The industry switftly grasped all the potential of this development. As early as 2009, TinEye.com proposed a search engine to leverage image recognition technology. Once submitted a picture, this bot goes ferreting out not only for copies of this image but also for any modified version. A tool of choice indeed for photographers chasing infringements on their copyright throughout the vastness of the Internet. Google’s goggle is another example of successful recognition technology on smartphones.
Ploughing Through Giant Collections
A member of Inria research center, in Rennes, France, Hervé Jégou is credited with innovative methods that have dramatically increased the performance of such visual query in large imagebanks, designing an engine able to search relevant images in 200ms in a collection of 110 millions images. But all this belongs to the realm of query by sample. Looming ahead is another and far more daunting challenge: ploughing through giant collections with view of automatically uncovering visual links between images —or between objects across images.

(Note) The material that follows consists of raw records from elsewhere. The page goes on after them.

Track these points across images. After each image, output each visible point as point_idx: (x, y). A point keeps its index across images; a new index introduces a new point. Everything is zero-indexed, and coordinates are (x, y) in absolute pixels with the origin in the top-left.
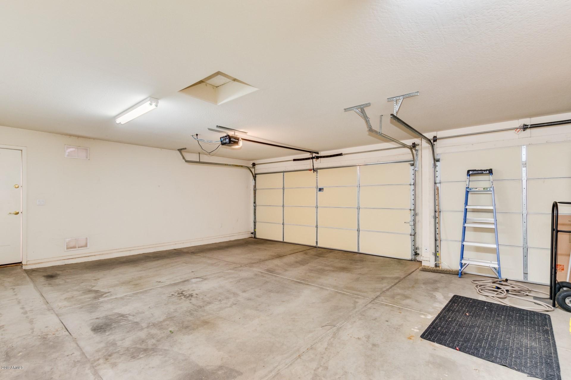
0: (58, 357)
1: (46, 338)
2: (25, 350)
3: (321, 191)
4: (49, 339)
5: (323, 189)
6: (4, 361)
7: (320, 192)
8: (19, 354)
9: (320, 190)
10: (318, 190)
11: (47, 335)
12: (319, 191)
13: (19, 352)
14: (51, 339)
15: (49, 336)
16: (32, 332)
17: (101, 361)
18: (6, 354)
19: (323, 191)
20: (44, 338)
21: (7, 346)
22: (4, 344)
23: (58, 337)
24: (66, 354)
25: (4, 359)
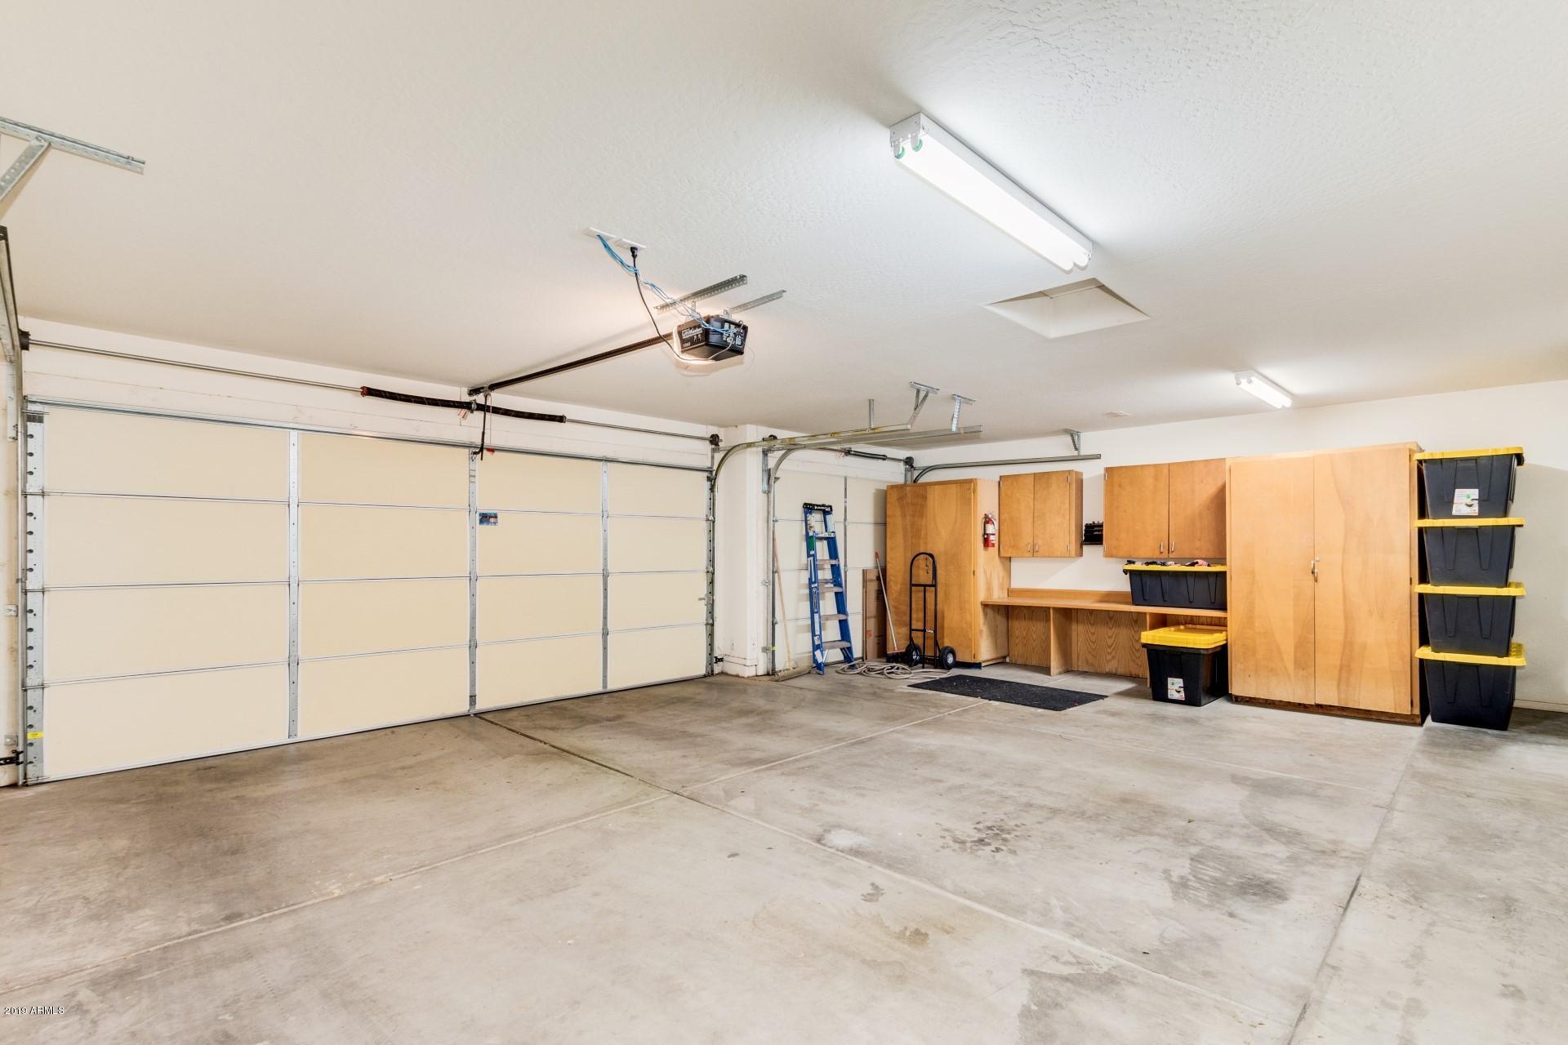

“There is currently no methodology for efficiently and accurately uncovering such visual links, ” Jégou posits. Why? “Because we are simply faced with an awesome scalability problem. ” While comparing a single image to a billion-sized collection is not anymore a big deal by the means of brute force standards, complete cross-matching with view of discovering all visual links between all images is another kettle of fish. “It is quadratic in the number of images and in the number of descriptors per image. Linking one million pictures currently requires some 7 hours. But translating this to one billion images means that existing approaches would take about... 7 millions hours! ” As an additional thorn, results prove satisfactory only for frequent visual patterns. State-of-the-art algorithms leave rare matches undetected.
Breaking this lock is precisely the point of a new 5-year research effort for which the scientist has just been allocated a €1.5M by the European Research Council. The scientific team soon to be assembled will tackle three specific issues. First of all, “radically new different image representations are needed to address the visual recognition tasks that we aim at solving, ” Jégou explains.
Finding Subsets of Vectors
The second issue deals with the goal of finding subsets of vectors that are likely to represent an identical object in different images. Current algorithmic solutions do not prove up to the task as they remain insufficiently robust or poorly scalable.
A third issue calls for new coding methods to represent and compare sets of vectors in very large collections, a context where memory and efficiency are key criterions. “True, there are some algorithms such as AltaVista's MinHash that prove suitable for comparing sets of entities lying in a discrete space —words for instance. But they do not allow the similarity-search inherent to real-valued set of vectors ” as the latter lie in a continuous space. Consequently, a significant part of the information is lost due to quantization.
If things play out according to expectations, five years from now, scientists will be able to illustrate the merits of these new approaches throught a couple of demonstrators featuring clickable visual links in images. “I am convinced that this research will also pave the way to new applications and better representations for the query-by-sample traditional setup ” thus impacting the whole processing chain of visual search.